まるでクリスティーナ・リッチがウェンズデー・アダムスからレイラになったように、ナタリー・ポートマンがマチルダからパドメ・アミダラになったように、後者はちょっと違う気がするが、感慨深いものがある。本作で唯一、今までの映画に登場するような女性像で描かれるのがアン・ハサウェイだが、彼女だけがこれまたベタな方法を使って仕事をこなすのは非常に興味深い。

「安心感」の話に戻るが、これは聞き流せる音楽にも似ている。右から左へ抜けていくような音楽は心地よくて疲れない。
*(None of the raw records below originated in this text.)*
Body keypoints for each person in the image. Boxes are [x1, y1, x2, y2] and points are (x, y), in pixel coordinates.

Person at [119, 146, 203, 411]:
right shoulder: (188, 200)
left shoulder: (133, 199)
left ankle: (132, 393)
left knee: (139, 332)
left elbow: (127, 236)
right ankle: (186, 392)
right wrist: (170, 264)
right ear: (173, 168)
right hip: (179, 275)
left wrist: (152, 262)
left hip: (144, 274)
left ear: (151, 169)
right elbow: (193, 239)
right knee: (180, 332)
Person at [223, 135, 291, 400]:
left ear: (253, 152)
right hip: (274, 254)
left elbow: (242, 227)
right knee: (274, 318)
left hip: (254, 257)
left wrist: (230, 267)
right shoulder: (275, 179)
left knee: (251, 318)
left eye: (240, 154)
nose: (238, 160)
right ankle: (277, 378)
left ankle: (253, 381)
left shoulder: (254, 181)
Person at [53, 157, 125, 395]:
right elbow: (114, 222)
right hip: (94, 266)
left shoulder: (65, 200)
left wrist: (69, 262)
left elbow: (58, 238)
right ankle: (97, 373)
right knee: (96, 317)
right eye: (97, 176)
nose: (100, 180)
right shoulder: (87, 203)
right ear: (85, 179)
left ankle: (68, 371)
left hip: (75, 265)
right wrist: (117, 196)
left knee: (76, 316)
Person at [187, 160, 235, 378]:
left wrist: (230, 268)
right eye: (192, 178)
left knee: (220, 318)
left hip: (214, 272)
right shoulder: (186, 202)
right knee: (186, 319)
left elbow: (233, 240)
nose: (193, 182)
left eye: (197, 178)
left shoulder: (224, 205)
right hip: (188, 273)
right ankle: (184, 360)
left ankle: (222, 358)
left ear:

「レディ・プレイヤー1」のときにも書いたが、本作は「あ、今日の金曜ロードショー面白かったな」くらいのライトさで、気楽に鑑賞できる。

あるいは、今はなき木曜洋画劇場ならば「すっげえ面白い映画だったな」と感じるだろう。つまりは「単純に面白い映画」である。しかし、単純に面白い映画にはそうそう出会えるものではないし、そんな映画は得てして名作である。

さて、本作の感想を端的に述べるならば、それは奇しくも同じく泥棒モノとして、おそらく日本一有名な怪盗が登場する作品内で語られている。その猿顔の怪盗に心を盗まれた女性の傍らに居たデカい犬を飼育している庭師の口から思わず出た言葉とは

「なんと気持のいい連中だろう」

である。「オーシャンズ8」は、まさに気持ちのいい連中が出てくる、気持ちのいい映画で、どなたにもおすすめできる。劇場でもレンタルDVDでも、もちろんTVで観てもいい。機会があればぜひご覧になってみてください。